Comparing three or more groups

class: center, middle, inverse, title-slide

# Comparing three or more groups
### Prof. Maria Tackett

---

class: middle center

## [Click for PDF of slides](16-chi-sq.pdf)
---

## An old example...

| Coffee             | Died  | Did not die  |
| ------------------ |------:| ------------:|
| Non-drinker        | 1039  | 5438         |
| Occasional drinker | 4440  | 29712        |
| Regular drinker    | 3601  | 24934        |

We have more than two samples! Non-coffee drinkers, occasional drinkers, and
regular drinkers.

.vocab[
Is there an *association* between coffee drinking *status* and whether somebody
died?
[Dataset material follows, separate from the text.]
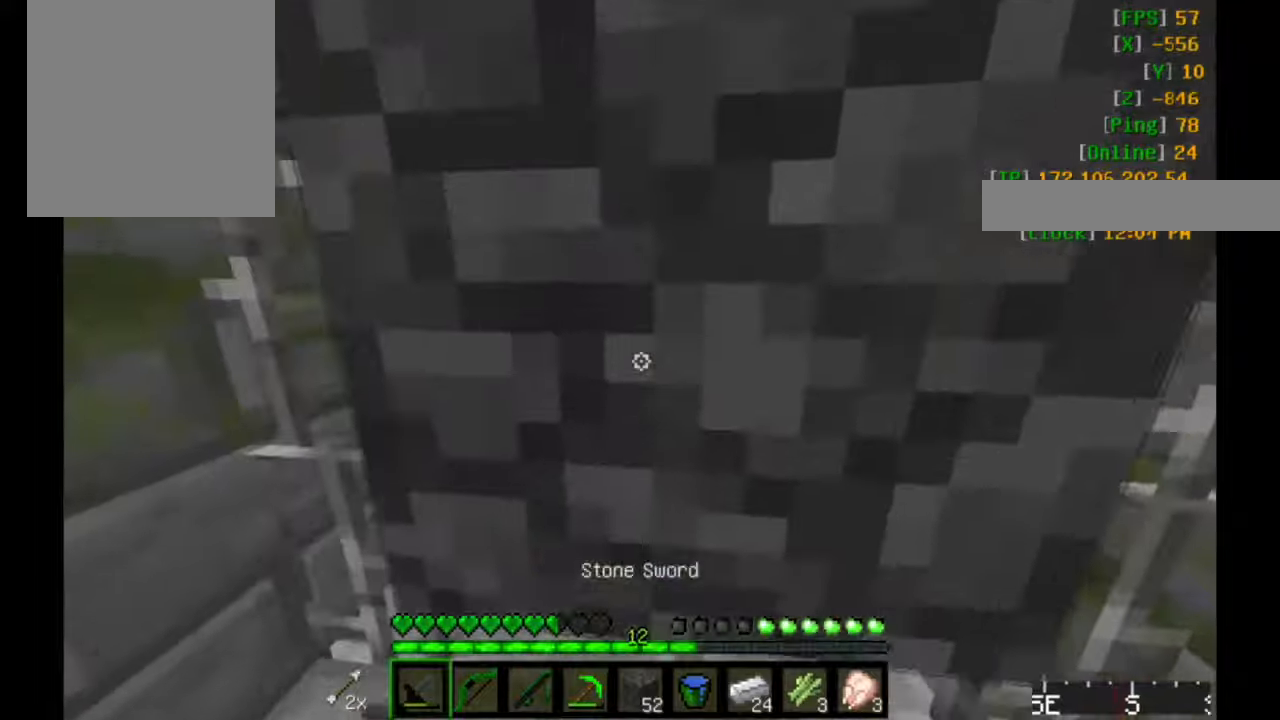
{"keys": [], "mouse": ["left", "right"], "events": [[17, "w", "up"], [50, "mouse_left", "down"], [183, "mouse_right", "down"], [350, "mouse_left", "up"], [350, "mouse_right", "up"], [450, "mouse_left", "down"], [450, "mouse_right", "down"]]}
Are the two **independent**?
]

---

## A new hypothesis test...

- `\(H_0\)`: Coffee-drinking category and health outcome are independent; there is no
association between the two variables
- `\(H_a\)`: Coffee-drinking category and health outcome are NOT independent; there is
an association between the two variables

---

## Review

If `\(H_0\)` were true, then we would expect:
- .midi[P(Non-Drinker) x P(Died) = P(Non-drinker AND Died)]
--

- .midi[P(Occasional Drinker) x P(Died) = P(Occasional drinker AND Died)]
--

- .midi[P(Regular Drinker) x P(Died) = P(Regular drinker AND Died)]
--

- .midi[P(Non-Drinker) x P(Lived) = P(Non-drinker AND Lived)]
--

- .midi[P(Occasional Drinker) x P(Lived) = P(Occasional drinker AND Lived)]
--

- .midi[P(Regular Drinker) x P(Lived) = P(Regular drinker AND Lived)]

---

## Observed vs. expected counts

Let's investigate non-coffee drinking and dying:

- P(Non-Drinker) = 6477/69164 `\(\approx\)` 0.09365
- P(Died) = 9080/69164 `\(\approx\)` 0.131

If these were independent, we would *expect* P(Non-Drinker AND Died) to be
6477/69164 `\(\times\)` 9080/69164 `\(\approx\)` 0.012. So, we expect approximately 
850 study participants to be non-drinkers who died.

---

## Observed vs. expected counts

The **observed** number is 1039, for a difference of 189 participants between
the observed and expected counts.

.question[
Is this strong evidence against the claim of independence?
]

---

## Observed vs. expected counts

Well, that was just one cell! There are five more cells in which there may be differences between observed and expected counts.

.question[
How can we sum up these differences in a principled way, and use it to conduct statistical inference?
]

---

## The chi-square test

The .vocab[chi-squared test] has a very nice motivation in terms of comparing observed vs. the expected counts that we would expect if `\(H_0\)` were true.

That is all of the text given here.